British sport needs culture rethink to close coaching gender gap, says UK Sport chair Liz Nicholl
Last Updated: 08/03/18 5:35pm
UK Sport boss Liz Nicholl believes the low number of women in senior coaching roles in elite sport means Britain is "missing out on talent".
According to statistics from UK Coaching, women account for about one in five qualified coaches in the country but that falls to one in 10 in the high-performance programmes funded by UK Sport.
Nicholl, who joined UK Sport after two stints in charge of English netball, said improving this situation would lead to "better decisions" as "diversity of thought and perspective adds value", particularly in the context of a diverse nation.
The former Wales netball player said great strides have been made to improve the gender balance in the boardrooms and executive teams at the various British sports councils and national governing bodies, and her own organisation has a female chair, chief executive and performance director.

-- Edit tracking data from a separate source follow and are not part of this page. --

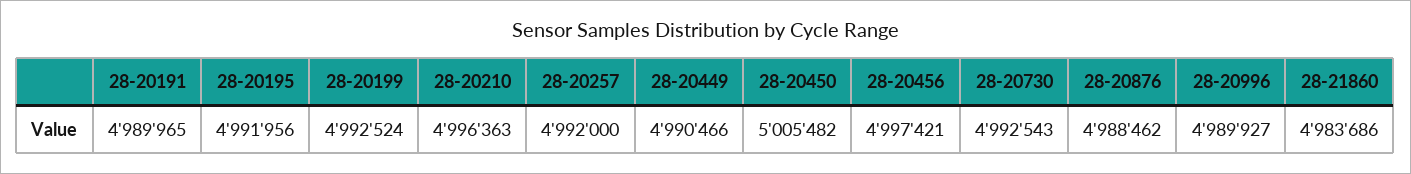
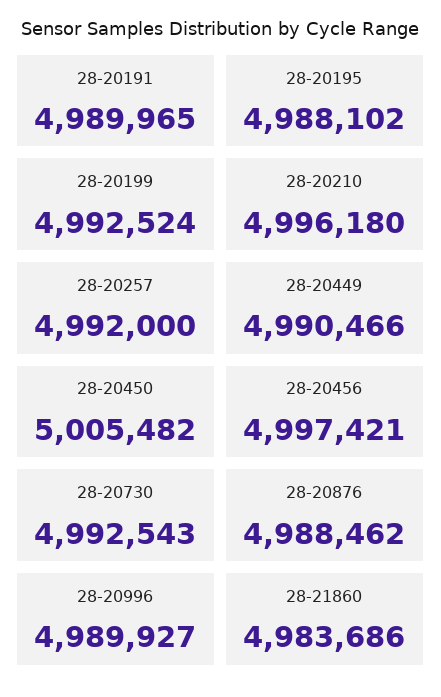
  {
    "28-20191": 4989965,
-   "28-20195": 4991956,
+   "28-20195": 4988102,
    "28-20199": 4992524,
-   "28-20210": 4996363,
+   "28-20210": 4996180,
    "28-20257": 4992000,
    "28-20449": 4990466,
    "28-20450": 5005482,
    "28-20456": 4997421,
    "28-20730": 4992543,
    "28-20876": 4988462,
    "28-20996": 4989927,
    "28-21860": 4983686
  }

But as the recent furore over Phil Neville's appointment as England Women's football manager demonstrated, the lack of diversity in elite coaching is an area nobody has really cracked yet.
Nicholl, who was speaking to mark International Women's Day, said: "It is an issue in our high-performance system (and) it is clear we are missing out on some talent."
UK Sport has run programmes to train future coaches and leaders, as well as a scheme to help former athletes move into coaching, but these have depended on recommendations from the governing bodies.
As a result, Nicholl said UK Sport was taking some time to think about a more targeted and structured approach to identifying and developing female coaches.
It is a challenge that has been raised by women in the system many times over the years and Nicholl has often asked them "what they see as the blockers".
The answers she has received can be broken down into four areas: culture, networking, role models and recruitment.
"Our system has tended to be goal- and task-focused with not enough opportunities for personal development. The women who speak to me would like a more developmental culture," Nicholl said.
She has also been asked if UK Sport could create more "networking opportunities" for women and highlight "case studies" of successful female coaches, like breaststroke star Adam Peaty's coach Mel Marshall.
On recruitment, Nicholl said: "There is a risk that people tend to choose people who are similar to themselves - an unconscious bias.
"So we have provided some training and we're keeping a closer eye on this and getting more involved in the recruitment to senior roles."
The issue of culture, however, has been a wider concern for UK Sport over the last 18 months, as there have been several high-profile allegations of bullying within the high-performance system, with some suggesting this is a product of the agency's focus on medal success.
Nicholl said: "Every business has goals and this one is no different. Being medal-focused should not inhibit the creation of a developmental culture.
"Changing culture takes leadership and ownership at every level. If you provide an environment in which individuals thrive, they will be more successful.
"I am not suggesting it is easy - the UK Sport team is working on this too - but it is an opportunity, not a distraction."